TL;DR: I am consistently having difficulty downloading data in the notebooks. If there is a zipped url that I want to download data from, how do I do it in fastai. untar_data() never seems to work. What is the best way to unzip after using download_data()?

Details:

In the MNIST portion of lesson 5, when I try to execute the code in the notebook, I get the following error:

It seems that mnist is not in the .fastai directory (confirmed in the terminal).

I tried to use untar_data() with the url provided in the notebook. As with other times I have tried to use untar_data(), it downloads the data, adds a tgz extension and then tells me that it is not a zip file. untar_data seems to work only with the URLs class in fastai, which is what other posts in the forum say.

I managed to eventually get the data downloaded with download_data by setting parameter ext = ‘’. (It took me a while to figure this out, and I’m not sure why download_data() adds .tgz extension by default.)

I then used the code in the notebook, but modified the path, and I got it to work.

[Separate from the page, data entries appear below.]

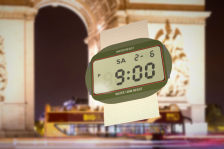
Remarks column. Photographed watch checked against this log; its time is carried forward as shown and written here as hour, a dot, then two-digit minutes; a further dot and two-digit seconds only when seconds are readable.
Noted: 9.00
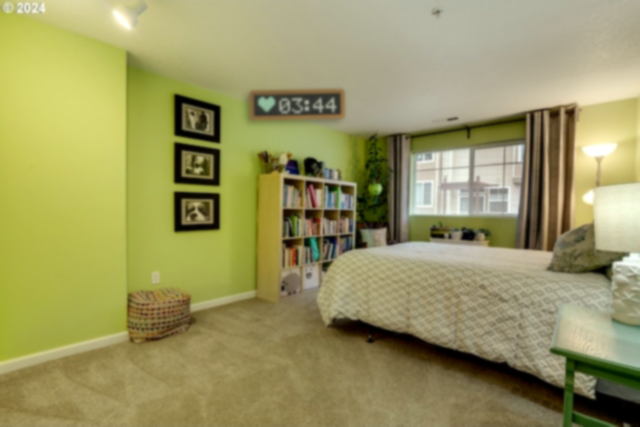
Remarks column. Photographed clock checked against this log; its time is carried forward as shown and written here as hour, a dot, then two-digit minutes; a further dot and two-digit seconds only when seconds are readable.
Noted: 3.44
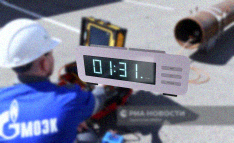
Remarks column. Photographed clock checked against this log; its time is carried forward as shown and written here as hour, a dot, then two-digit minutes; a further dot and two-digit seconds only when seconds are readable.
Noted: 1.31
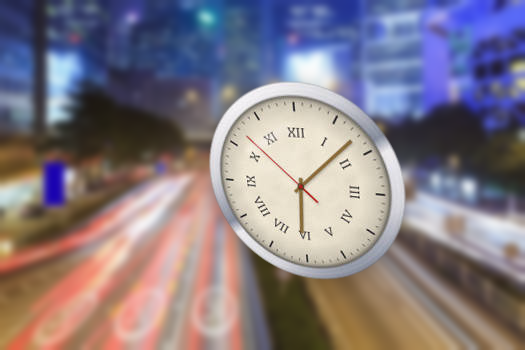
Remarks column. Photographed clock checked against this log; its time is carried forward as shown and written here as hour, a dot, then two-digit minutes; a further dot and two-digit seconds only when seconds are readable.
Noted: 6.07.52
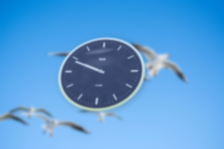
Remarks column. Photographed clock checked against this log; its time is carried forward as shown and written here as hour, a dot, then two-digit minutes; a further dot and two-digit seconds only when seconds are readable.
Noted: 9.49
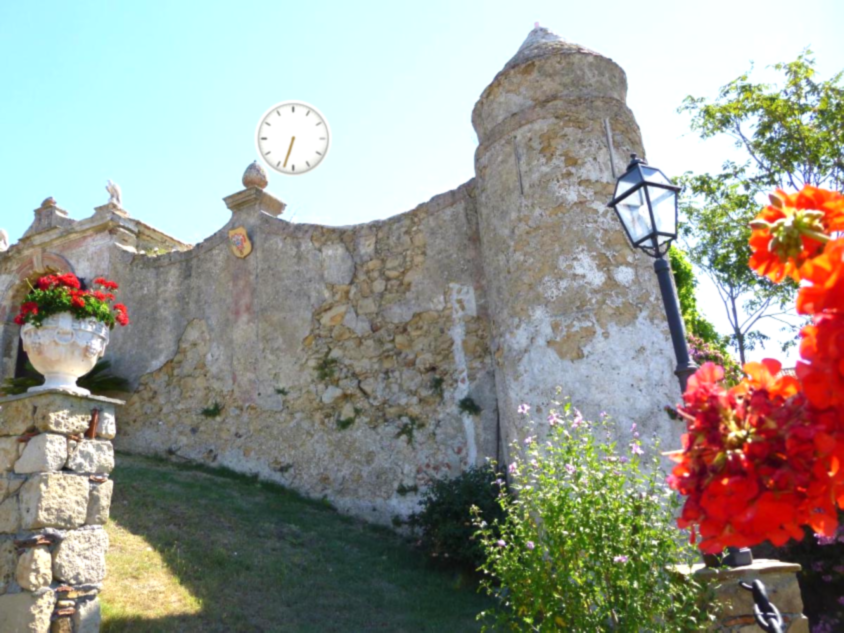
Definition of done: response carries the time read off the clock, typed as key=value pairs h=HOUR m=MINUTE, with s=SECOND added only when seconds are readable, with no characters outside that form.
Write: h=6 m=33
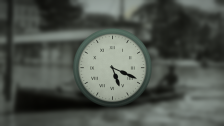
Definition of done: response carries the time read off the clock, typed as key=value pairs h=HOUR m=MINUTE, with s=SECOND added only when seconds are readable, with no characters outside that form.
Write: h=5 m=19
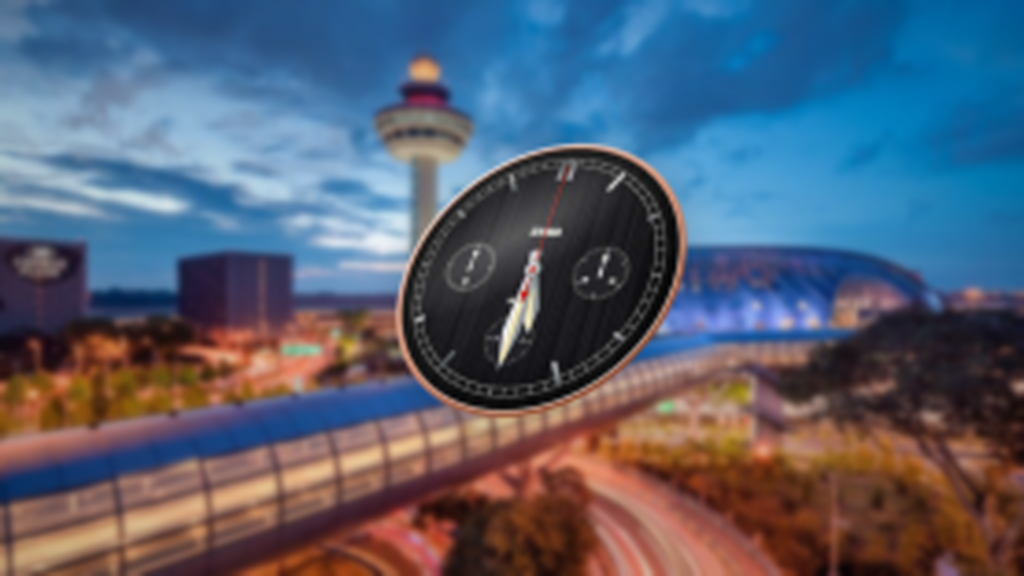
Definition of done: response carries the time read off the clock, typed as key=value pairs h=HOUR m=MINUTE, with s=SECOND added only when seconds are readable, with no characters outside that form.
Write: h=5 m=30
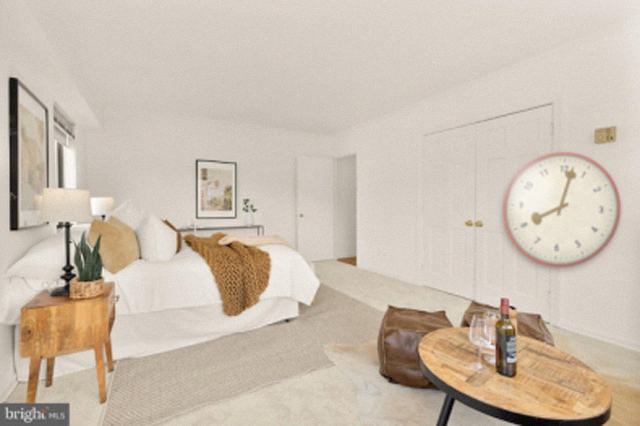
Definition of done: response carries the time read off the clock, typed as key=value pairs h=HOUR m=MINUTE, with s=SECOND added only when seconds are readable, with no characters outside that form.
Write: h=8 m=2
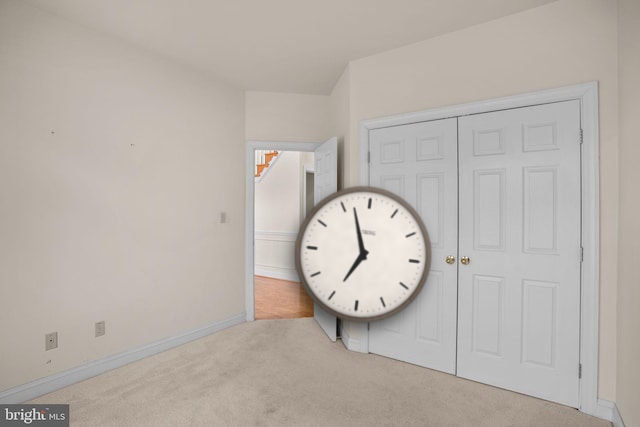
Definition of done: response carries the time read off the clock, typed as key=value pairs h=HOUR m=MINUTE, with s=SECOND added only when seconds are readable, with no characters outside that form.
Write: h=6 m=57
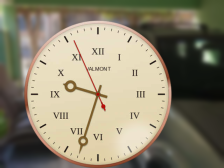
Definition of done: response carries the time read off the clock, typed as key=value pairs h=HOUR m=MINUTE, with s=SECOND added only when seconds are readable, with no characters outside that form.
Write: h=9 m=32 s=56
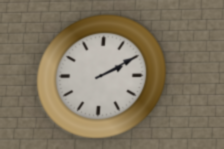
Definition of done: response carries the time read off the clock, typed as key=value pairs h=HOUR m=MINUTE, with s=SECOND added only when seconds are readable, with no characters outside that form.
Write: h=2 m=10
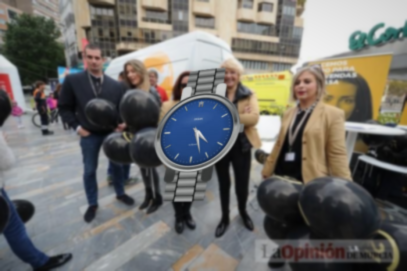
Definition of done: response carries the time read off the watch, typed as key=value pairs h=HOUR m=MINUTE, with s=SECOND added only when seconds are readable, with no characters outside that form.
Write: h=4 m=27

This was all very clunky and inefficient. Downloading data must be one of the most common things anyone does in fastai. I feel like there must be a standard or simple way of doing this. How do I download and unzip data efficiently?

2 Likes

I struggle the same way as you and especially, I don’t know how to download data files to a repository that a cloud notebook (one panel, AWS, etc.) can access. Seems like we need some instruction on this…